**Source passage:**
[BEGIN]

With the addition of South Sudan to United Nations, the total no. of member nations increased by one to 193. The 2016 Rio Olympics witnessed participation from 213 nations, the statement in itself tells us the about the euphoria associated with Olympics and the scale on which it is being organized. Olympics has evolved a lot since the first modern Olympics in 1896 with increasing scale and participation. The event requires huge investment starting from spending millions of dollars to participate in the bidding process to the maintenance of sports infrastructure after the conclusion of games and the benefits are reaped for coming years. Though the debate among economists about the economic cost and benefits of Olympics is never ending. Let us today make some efforts to demystify the economics of Olympics.

The cost part can be broadly divided under three heads; general infrastructure cost which includes construction of roads, railways, accommodation and all other costs to prepare the city to accommodate the influx of athletes and tourists, sports infrastructure cost includes building stadiums, tracks for various events, providing equipment and other sports specific infrastructure, Operational cost includes cost of security, general administration, opening and closing ceremony and other minor costs. There are two sources of revenue; one is the short-term returns which would include the spending by tourists, selling of television rights, sponsorships, ticket sales, licensing and all other immediate inflow of cash, the long-term revenue would include a boost in the exports, increase in foreign investment, tourism etc.

[END]

**Entries supplied:**
[BEGIN]

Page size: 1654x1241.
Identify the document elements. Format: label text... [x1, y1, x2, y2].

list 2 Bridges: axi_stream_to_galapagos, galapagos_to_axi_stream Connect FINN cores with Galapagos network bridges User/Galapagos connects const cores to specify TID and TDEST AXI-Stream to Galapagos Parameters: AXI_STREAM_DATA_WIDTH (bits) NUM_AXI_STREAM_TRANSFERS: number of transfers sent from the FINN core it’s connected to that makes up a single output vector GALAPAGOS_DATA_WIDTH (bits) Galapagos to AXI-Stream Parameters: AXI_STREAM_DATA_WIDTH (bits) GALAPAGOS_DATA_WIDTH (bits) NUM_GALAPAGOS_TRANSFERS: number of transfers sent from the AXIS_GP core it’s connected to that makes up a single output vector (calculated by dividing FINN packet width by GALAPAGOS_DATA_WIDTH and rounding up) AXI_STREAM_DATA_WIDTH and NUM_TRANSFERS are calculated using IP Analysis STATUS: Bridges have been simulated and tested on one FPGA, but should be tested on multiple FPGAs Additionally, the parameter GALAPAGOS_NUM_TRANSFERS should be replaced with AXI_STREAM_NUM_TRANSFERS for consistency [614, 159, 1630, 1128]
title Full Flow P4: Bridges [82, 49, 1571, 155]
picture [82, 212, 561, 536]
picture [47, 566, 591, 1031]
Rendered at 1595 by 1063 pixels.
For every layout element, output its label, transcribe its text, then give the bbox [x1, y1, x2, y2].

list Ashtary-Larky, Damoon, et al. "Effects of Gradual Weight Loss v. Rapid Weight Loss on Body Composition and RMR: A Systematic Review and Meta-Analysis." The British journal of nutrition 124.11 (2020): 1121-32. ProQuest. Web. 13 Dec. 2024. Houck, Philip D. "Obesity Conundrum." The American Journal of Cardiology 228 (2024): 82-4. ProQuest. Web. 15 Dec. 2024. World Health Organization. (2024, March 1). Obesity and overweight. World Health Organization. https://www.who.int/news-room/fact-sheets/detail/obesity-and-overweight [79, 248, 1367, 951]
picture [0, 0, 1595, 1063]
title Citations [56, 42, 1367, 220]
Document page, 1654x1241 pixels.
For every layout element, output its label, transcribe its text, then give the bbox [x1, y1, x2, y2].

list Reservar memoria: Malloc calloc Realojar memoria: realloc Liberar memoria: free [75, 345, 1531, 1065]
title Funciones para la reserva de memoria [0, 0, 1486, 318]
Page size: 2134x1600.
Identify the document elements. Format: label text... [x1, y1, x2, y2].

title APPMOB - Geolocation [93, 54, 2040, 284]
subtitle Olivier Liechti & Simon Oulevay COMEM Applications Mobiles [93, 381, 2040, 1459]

[END]

**Tasks for this exercise:**
- A) State whether each statement agrees with the Olympics passage, answering yes or no and quoting the words that decide it: (i) Athletes from 213 nations took part in the 2016 Rio Olympics. (ii) The costs are split under four heads. (iii) The selling of television rights counts as long-term revenue.
- B) Reproduce the Olympics passage word for word from "With the addition" to "economics of Olympics.".
The listing comes from a different source than the Olympics passage.

**Task answers:**
- A)
(i) Yes: "The 2016 Rio Olympics witnessed participation from 213 nations"
(ii) No: "The cost part can be broadly divided under three heads"
(iii) No: "one is the short-term returns which would include the spending by tourists, selling of television rights"

- B)
With the addition of South Sudan to United Nations, the total no. of member nations increased by one to 193. The 2016 Rio Olympics witnessed participation from 213 nations, the statement in itself tells us the about the euphoria associated with Olympics and the scale on which it is being organized. Olympics has evolved a lot since the first modern Olympics in 1896 with increasing scale and participation. The event requires huge investment starting from spending millions of dollars to participate in the bidding process to the maintenance of sports infrastructure after the conclusion of games and the benefits are reaped for coming years. Though the debate among economists about the economic cost and benefits of Olympics is never ending. Let us today make some efforts to demystify the economics of Olympics.